→ DATA EXCERPTS:
+++++

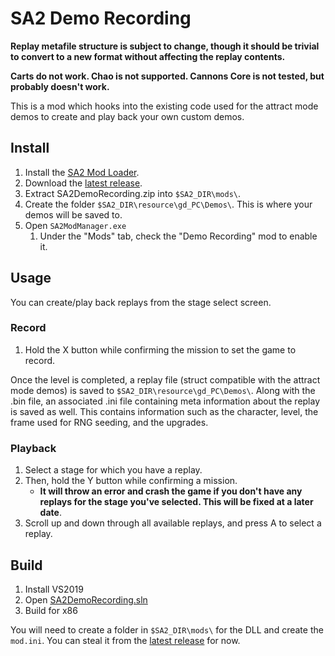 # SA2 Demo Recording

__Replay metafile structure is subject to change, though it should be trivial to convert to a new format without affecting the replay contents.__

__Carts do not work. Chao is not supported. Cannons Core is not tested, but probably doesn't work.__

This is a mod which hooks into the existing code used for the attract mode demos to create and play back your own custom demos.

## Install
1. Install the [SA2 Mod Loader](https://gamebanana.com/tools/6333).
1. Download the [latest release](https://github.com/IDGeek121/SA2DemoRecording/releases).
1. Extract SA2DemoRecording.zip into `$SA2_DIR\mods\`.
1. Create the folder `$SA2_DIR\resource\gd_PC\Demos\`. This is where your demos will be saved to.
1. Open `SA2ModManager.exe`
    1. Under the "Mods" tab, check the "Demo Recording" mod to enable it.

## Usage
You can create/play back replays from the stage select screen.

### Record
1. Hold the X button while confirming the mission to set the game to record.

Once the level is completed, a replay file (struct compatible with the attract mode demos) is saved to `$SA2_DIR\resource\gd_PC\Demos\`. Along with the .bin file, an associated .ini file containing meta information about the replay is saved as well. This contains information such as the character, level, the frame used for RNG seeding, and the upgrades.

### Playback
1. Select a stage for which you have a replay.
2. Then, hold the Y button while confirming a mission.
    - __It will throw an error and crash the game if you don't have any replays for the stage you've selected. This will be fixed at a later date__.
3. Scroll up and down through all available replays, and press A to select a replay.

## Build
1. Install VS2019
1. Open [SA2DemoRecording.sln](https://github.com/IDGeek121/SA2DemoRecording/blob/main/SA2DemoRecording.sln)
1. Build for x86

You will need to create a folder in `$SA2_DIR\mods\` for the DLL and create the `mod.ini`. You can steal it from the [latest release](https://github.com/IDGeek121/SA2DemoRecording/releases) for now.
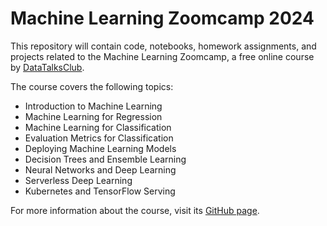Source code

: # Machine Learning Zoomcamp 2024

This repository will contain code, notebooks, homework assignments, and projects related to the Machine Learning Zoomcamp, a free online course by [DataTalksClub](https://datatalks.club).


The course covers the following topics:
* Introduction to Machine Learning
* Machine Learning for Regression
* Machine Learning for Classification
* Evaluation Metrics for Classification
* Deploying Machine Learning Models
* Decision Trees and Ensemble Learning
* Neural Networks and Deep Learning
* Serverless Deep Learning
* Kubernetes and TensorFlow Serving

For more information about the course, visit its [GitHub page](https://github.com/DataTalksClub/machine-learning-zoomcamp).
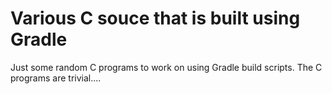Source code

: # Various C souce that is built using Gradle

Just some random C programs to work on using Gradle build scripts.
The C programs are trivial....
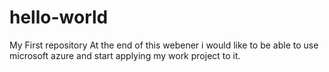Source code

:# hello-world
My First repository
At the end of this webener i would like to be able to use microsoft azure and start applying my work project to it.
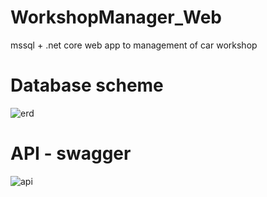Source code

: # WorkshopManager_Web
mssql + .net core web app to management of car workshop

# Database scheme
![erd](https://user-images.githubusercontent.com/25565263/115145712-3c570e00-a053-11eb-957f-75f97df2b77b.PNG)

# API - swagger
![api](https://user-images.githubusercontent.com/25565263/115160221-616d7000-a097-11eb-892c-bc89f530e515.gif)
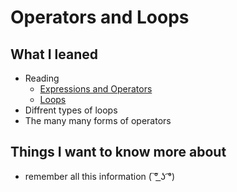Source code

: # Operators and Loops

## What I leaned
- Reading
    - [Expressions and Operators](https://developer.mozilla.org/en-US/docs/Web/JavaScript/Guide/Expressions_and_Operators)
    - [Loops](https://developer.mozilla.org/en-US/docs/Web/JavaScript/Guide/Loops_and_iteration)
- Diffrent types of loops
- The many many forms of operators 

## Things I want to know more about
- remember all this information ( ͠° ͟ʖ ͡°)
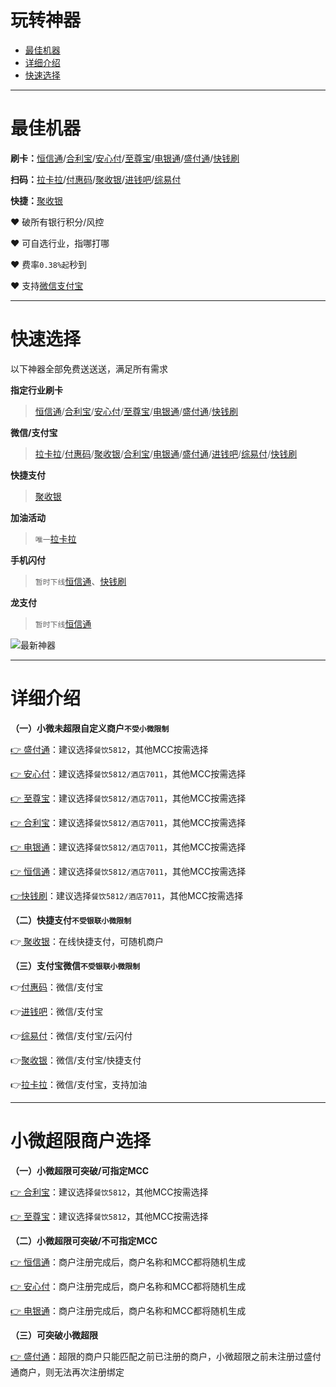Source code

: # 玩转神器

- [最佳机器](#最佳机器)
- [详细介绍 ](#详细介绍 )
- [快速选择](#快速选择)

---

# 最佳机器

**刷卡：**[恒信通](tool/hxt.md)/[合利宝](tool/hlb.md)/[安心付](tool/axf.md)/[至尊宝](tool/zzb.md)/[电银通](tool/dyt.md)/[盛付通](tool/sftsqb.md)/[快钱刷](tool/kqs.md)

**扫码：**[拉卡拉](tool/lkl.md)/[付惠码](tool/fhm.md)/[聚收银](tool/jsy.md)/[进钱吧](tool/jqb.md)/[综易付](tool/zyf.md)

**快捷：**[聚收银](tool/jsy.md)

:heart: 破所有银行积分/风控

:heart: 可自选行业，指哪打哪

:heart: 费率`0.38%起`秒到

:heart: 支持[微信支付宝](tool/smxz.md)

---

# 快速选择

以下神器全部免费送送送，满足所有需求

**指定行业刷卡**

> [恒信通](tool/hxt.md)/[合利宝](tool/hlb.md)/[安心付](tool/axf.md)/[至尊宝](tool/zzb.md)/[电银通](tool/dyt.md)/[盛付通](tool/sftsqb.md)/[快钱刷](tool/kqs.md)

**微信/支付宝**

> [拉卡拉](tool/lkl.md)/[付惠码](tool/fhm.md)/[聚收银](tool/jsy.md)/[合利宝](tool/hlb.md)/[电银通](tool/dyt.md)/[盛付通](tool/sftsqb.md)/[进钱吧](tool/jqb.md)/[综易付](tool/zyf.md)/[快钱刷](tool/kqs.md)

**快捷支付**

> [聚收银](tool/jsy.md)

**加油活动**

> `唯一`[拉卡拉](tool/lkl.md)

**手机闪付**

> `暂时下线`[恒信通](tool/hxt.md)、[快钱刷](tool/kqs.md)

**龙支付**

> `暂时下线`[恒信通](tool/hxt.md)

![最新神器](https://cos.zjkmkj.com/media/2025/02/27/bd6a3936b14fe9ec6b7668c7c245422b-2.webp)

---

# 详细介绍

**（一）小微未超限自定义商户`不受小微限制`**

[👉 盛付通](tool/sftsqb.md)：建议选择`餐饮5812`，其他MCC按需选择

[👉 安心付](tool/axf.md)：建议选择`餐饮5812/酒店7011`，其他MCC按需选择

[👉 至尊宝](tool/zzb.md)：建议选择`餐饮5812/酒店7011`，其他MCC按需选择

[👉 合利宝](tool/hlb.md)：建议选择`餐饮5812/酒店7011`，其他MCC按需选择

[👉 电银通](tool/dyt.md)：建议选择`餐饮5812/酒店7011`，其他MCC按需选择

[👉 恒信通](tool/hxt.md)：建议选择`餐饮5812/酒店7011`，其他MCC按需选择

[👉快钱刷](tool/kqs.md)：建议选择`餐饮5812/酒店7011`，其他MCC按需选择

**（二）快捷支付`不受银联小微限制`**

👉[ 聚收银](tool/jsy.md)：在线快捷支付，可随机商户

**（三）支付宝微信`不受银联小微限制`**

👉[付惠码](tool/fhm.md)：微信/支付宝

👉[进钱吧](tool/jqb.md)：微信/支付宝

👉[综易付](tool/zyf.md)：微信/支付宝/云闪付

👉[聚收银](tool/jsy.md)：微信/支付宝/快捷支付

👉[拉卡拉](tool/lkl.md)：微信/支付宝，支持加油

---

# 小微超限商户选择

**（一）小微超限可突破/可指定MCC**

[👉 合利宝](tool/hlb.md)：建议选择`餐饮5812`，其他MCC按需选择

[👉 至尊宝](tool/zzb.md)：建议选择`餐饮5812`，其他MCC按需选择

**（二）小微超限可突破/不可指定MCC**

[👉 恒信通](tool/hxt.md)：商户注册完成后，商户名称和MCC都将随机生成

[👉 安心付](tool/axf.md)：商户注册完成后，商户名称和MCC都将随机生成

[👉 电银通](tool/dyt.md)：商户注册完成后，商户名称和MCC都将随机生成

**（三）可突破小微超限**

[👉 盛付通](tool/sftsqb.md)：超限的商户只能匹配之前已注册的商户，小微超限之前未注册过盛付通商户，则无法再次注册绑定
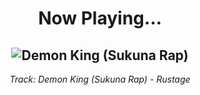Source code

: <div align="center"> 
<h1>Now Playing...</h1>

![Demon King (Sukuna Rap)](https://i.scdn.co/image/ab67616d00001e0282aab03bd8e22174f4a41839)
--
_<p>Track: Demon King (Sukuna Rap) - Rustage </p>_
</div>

+++++

→ AIM OF THE EXERCISE:
Reproduce the rows from their beginning through the line containing "1. Hold the", substituting "level select menu" for "stage select screen" and leaving everything else unchanged. Omit the pictures.

→ RESPONSE:
 # SA2 Demo Recording

__Replay metafile structure is subject to change, though it should be trivial to convert to a new format without affecting the replay contents.__

__Carts do not work. Chao is not supported. Cannons Core is not tested, but probably doesn't work.__

This is a mod which hooks into the existing code used for the attract mode demos to create and play back your own custom demos.

## Install
1. Install the [SA2 Mod Loader](https://gamebanana.com/tools/6333).
1. Download the [latest release](https://github.com/IDGeek121/SA2DemoRecording/releases).
1. Extract SA2DemoRecording.zip into `$SA2_DIR\mods\`.
1. Create the folder `$SA2_DIR\resource\gd_PC\Demos\`. This is where your demos will be saved to.
1. Open `SA2ModManager.exe`
    1. Under the "Mods" tab, check the "Demo Recording" mod to enable it.

## Usage
You can create/play back replays from the level select menu.

### Record
1. Hold the X button while confirming the mission to set the game to record.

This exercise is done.